- [WORK INSTRUCTIONS] Which people are named in the article about the anthem tape failing at the 1986 Tigers exhibition opener?

- [DOCUMENT SECTION]
****

OH, SAY! ANTHEM SLIPS, BUT BASEBALL IS UNDER WAY

by | Nov 21, 2008 | Detroit Free Press | 0 comments

LAKELAND, Fla. — And now, for the national anthem. Everyone stood up. The man inside the Marchant Stadium press box pushed the button for the pre-recorded tape. Music, maestro . . . “Ohhh, say can yooourrp—“

And silence.

The tape was dead. The speakers were blown. And 6,288 people were standing in the Florida sunshine craning their necks to see what was going on.

Welcome to baseball, 1986.

Oh, say can you . . . ? Well? Can you what? Hey, this might be the question for the season. Oh, say, can you, baseball, overcome your problems and be the game you once were? Oh, say, can you, players, live with harsh drug penalties and arbitration rulings? Oh, say, can you, Dave Collins, Darnell Coles and Dave LaPoint, be the difference in the Detroit Tigers this season?

All of these weighty questions came to mind early Thursday afternoon. Of course, the most important question at the moment was, “Oh, say, can you fix the tape, please?” After all, this was the first exhibition game of the 1986 season — Tigers vs. White Sox — the annual rebirth of baseball. The hot dogs were steaming, the sunglasses were in place, Ernie Harwell was on the radio and we were all standing around, just sort of, uh, standing around.

For a moment, the entire season appeared to be on hold. But never fear. The crowd sang anyway, then applauded and a real live baseball game began with the first pitch from Jack Morris. And those lucky enough to be here leaned back into a million warm afternoons of days gone by, all rolled into this, the curtain call of a new season: 1986 has been christened. They are playing baseball.

The moment is the game

Well, yes, if you must know right away, the Tigers lost, 5-2. Lost it in the ninth inning when pitcher Willie Hernandez showed pre-season form against seemingly mid-season bats. Hernandez? Yes. Don’t lose sleep over it. These are the days for working out the kinks. And happily, for remembering what the game is all about.

****

- [EXTRACTED MATERIAL]
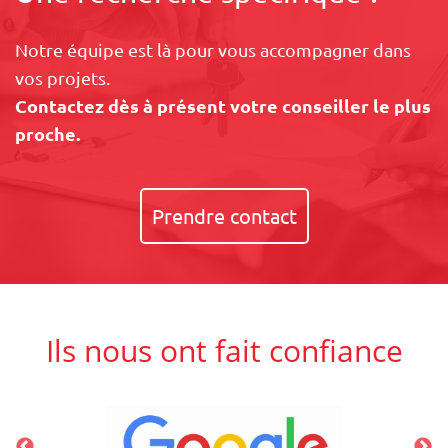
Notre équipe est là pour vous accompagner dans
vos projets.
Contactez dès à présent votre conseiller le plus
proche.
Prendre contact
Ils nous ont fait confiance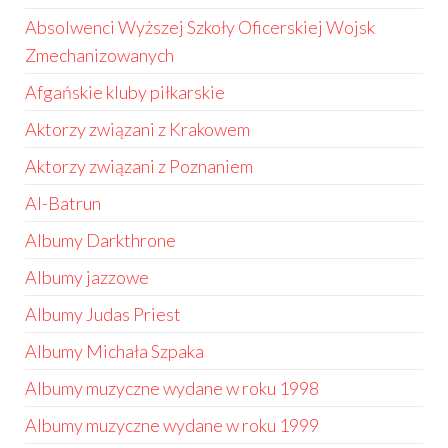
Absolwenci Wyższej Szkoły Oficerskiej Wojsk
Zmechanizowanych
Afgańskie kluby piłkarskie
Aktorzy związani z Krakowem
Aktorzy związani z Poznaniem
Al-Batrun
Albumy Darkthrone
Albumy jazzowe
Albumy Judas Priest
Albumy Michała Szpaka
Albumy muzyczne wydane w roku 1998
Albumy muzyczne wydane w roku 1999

****

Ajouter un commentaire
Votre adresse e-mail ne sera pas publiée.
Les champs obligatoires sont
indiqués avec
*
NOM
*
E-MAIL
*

****

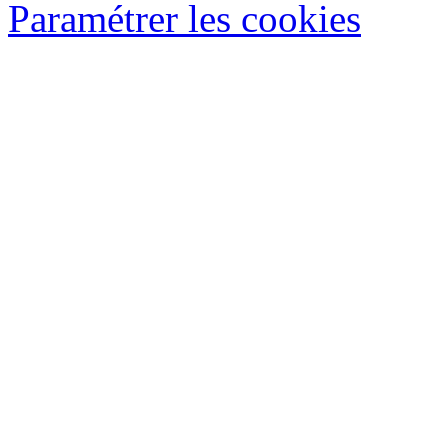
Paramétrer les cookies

****

- [EXERCISE RESPONSE] Dave Collins, Darnell Coles, Dave LaPoint, Ernie Harwell, Jack Morris, Willie Hernandez